Predictive Immunohistochemistry in Cholangiocarcinoma: Current Clinical Utility, Practical Limitations, and Emerging Directions

: Cholangiocarcinoma (CCA) remains a difficult-to-treat biliary malignancy in which therapeutic stratification increasingly depends on predictive biomarkers. Although next-generation sequencing is essential for the detection of targetable genomic alterations, immunohistochemistry (IHC) retains a practical role because it is widely available, rapid, and tissue-sparing. This narrative review summarizes the current and emerging role of predictive IHC in CCA, with emphasis on its clinical utility, interpretative pitfalls, and integration with molecular testing. HER2 and mismatch repair proteins currently represent the most relevant IHC-based markers in routine practice, albeit in selected subsets of patients. By contrast, PD-L1 has clear biological relevance but limited value as a stand-alone treatment selector in CCA, whereas Claudin 18.2 is promising but still investigational.
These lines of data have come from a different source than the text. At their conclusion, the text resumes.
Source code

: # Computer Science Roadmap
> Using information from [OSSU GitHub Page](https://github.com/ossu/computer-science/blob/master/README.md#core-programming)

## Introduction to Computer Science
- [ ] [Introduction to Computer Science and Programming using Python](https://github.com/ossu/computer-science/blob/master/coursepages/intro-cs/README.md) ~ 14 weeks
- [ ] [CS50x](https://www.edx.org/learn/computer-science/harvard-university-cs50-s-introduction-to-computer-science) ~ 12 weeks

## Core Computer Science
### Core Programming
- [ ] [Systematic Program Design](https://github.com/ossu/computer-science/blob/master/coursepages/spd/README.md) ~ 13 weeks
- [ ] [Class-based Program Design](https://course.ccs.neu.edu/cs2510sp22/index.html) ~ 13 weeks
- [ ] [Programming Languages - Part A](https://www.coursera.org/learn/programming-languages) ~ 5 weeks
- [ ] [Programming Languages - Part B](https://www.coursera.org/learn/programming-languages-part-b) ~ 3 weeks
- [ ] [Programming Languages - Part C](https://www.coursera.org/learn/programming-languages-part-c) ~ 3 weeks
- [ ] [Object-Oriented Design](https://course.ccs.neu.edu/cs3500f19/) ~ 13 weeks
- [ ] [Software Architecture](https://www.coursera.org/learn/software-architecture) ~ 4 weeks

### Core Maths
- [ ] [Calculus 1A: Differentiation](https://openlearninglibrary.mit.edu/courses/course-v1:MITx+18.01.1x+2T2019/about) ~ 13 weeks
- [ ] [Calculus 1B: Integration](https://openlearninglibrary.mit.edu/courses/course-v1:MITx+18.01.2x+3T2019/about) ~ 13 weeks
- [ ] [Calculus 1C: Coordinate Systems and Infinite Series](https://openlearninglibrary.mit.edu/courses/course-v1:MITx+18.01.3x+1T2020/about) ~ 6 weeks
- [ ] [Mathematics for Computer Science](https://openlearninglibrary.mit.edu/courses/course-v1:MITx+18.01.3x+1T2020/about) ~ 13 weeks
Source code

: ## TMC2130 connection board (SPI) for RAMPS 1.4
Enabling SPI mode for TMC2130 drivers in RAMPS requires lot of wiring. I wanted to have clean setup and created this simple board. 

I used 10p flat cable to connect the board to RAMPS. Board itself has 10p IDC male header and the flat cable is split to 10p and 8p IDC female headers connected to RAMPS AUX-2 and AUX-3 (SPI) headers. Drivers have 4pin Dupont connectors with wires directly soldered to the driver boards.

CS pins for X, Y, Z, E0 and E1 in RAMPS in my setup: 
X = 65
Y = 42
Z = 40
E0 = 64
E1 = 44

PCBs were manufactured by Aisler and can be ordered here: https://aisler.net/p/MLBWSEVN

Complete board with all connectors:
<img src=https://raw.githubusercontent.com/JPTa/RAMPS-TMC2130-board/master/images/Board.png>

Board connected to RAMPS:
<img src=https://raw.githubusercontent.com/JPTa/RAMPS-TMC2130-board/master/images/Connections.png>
Additional lines of research, including tumor microenvironment profiling, integrin-related pathways, and other theragnostic targets, may further refine patient selection, but these approaches are not yet standardized. Digital image analysis, radiomics, and machine learning are likely to improve quantification and may support future biomarker integration. A practical pathology-oriented approach should prioritize tissue stewardship, conservative interpretation of IHC results, and close coordination with molecular methods.